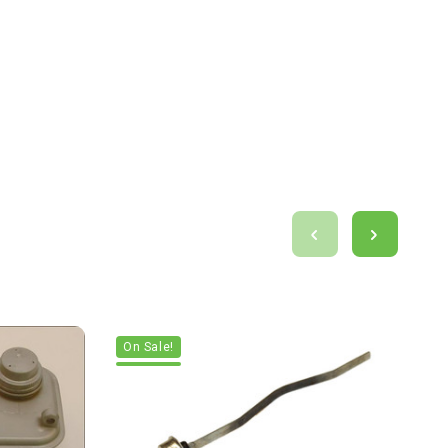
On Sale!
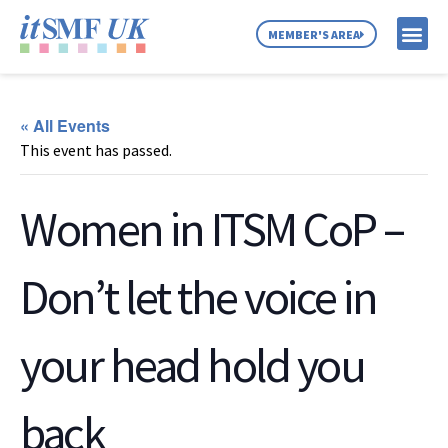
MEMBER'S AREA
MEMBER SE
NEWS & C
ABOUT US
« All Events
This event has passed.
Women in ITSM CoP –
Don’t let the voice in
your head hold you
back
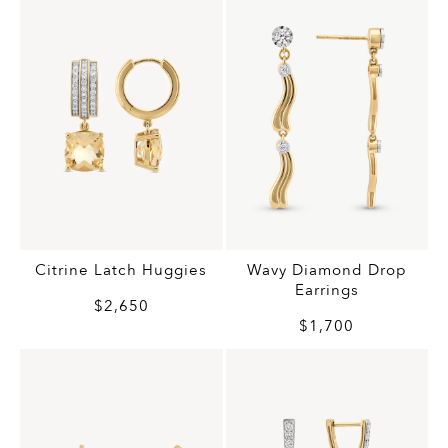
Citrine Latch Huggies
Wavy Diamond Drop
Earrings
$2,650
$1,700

----

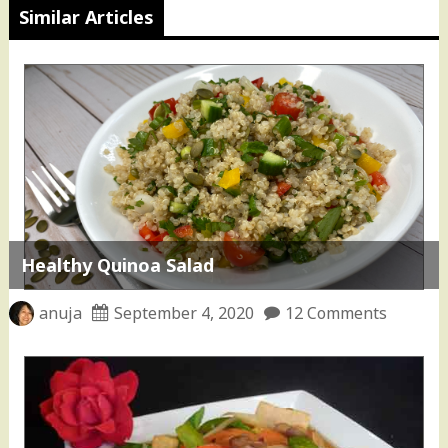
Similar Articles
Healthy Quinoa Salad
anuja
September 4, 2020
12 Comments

----

> [Task to carry out]: In the data above, which lines lie between the line with "Similar Articles" and the line with "12 Comments", inclusive? Print those lines exactly and nothing else.

> [Reply to the task]:
Similar Articles
Healthy Quinoa Salad
anuja
September 4, 2020
12 Comments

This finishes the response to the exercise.